I laid my hands on the beauty a few days back when it hit our garage for a wacky comparison test with the Ninja 250R. Draped in hues of red, white and blue, at first it looked similar to numerous other performance bikes I have ridden save for its nineties’ round twin-lamp styling. The 400cc mill dishing out a few more than 50 horses sounded tasty, but nothing to sweep me off my feet. I first took her out for a kilometre-long one-way ride to the grocer’s and whoa! It shattered my perception about the ideal performance bike for India.
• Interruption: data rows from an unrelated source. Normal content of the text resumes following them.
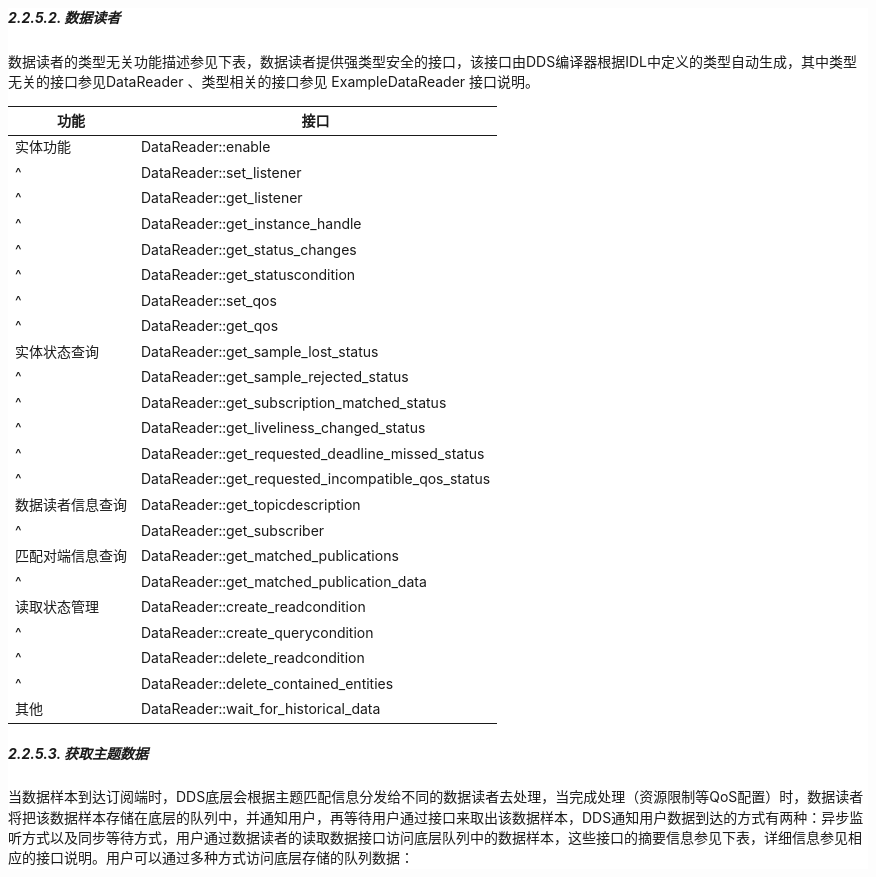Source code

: ##### 2.2.5.2. 数据读者

数据读者的类型无关功能描述参见下表，数据读者提供强类型安全的接口，该接口由DDS编译器根据IDL中定义的类型自动生成，其中类型无关的接口参见DataReader 、类型相关的接口参见 ExampleDataReader 接口说明。

| 功能 | 接口 |
| --- | --- |
| 实体功能 | DataReader::enable |
| ^ | DataReader::set_listener |
| ^ | DataReader::get_listener |
| ^ | DataReader::get_instance_handle |
| ^ | DataReader::get_status_changes |
| ^ | DataReader::get_statuscondition |
| ^ | DataReader::set_qos |
| ^ | DataReader::get_qos |
| 实体状态查询 | DataReader::get_sample_lost_status |
| ^ | DataReader::get_sample_rejected_status |
| ^ | DataReader::get_subscription_matched_status |
| ^ | DataReader::get_liveliness_changed_status |
| ^ | DataReader::get_requested_deadline_missed_status |
| ^ | DataReader::get_requested_incompatible_qos_status |
| 数据读者信息查询 | DataReader::get_topicdescription |
| ^ | DataReader::get_subscriber |
| 匹配对端信息查询 | DataReader::get_matched_publications |
| ^ | DataReader::get_matched_publication_data |
| 读取状态管理 | DataReader::create_readcondition |
| ^ | DataReader::create_querycondition |
| ^ | DataReader::delete_readcondition |
| ^ | DataReader::delete_contained_entities |
| 其他 | DataReader::wait_for_historical_data |

##### 2.2.5.3. 获取主题数据

当数据样本到达订阅端时，DDS底层会根据主题匹配信息分发给不同的数据读者去处理，当完成处理（资源限制等QoS配置）时，数据读者将把该数据样本存储在底层的队列中，并通知用户，再等待用户通过接口来取出该数据样本，DDS通知用户数据到达的方式有两种：异步监听方式以及同步等待方式，用户通过数据读者的读取数据接口访问底层队列中的数据样本，这些接口的摘要信息参见下表，详细信息参见相应的接口说明。用户可以通过多种方式访问底层存储的队列数据：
The first thing that smashed the nail bang into my head was its angry, throaty growl. Once she gets talking, she never lets you know that she’s running 600 less cee cees than her elder sisters whose exhaust notes are worth giving an arm and leg for. The aftermarket Yoshimura system made this baby sound like the sweetest thing in the world, and guaranteed jolted twists of every neck in a region of 400 meters as soon as I wrung the throttle open. It sprints to 100km/h in 6.5 seconds flat and keeps intensifying its violent advance through the air ahead until it reaches 200km/h, after which it sobers down a bit to reach its top speed of 220km/h. Now that’s the kind of performance I would love to tame on Indian roads without having a massive, unused reservoir of power. That’s the kind of performance I would like exploit to the hilt without having to risk my life. That’s the kind of performance I can think of taking to its extreme to master my steed on the limit. It’s manic enough to scare, yet sane enough to not be termed as overkill. With its inconvenient, low handlebars and big tank, it makes you feel you’re riding a proper superbike – the inline four powerplant revs just the way a superbike should, while the compact dimensions and the correct amount of power make sure that you’re not struggling to save your life every time you attack a corner in full force.

The production of this beauty stopped in 2001, and unfortunately there are hardly any more 400s available in the market. But if there ever was just the perfect sportsbike for an Indian enthusiast, I am sure this would be it. So finally, after five years of learning, the naïve B-town lad has a bike to crave for. And guess what?  He’s finally found something worth saving up for!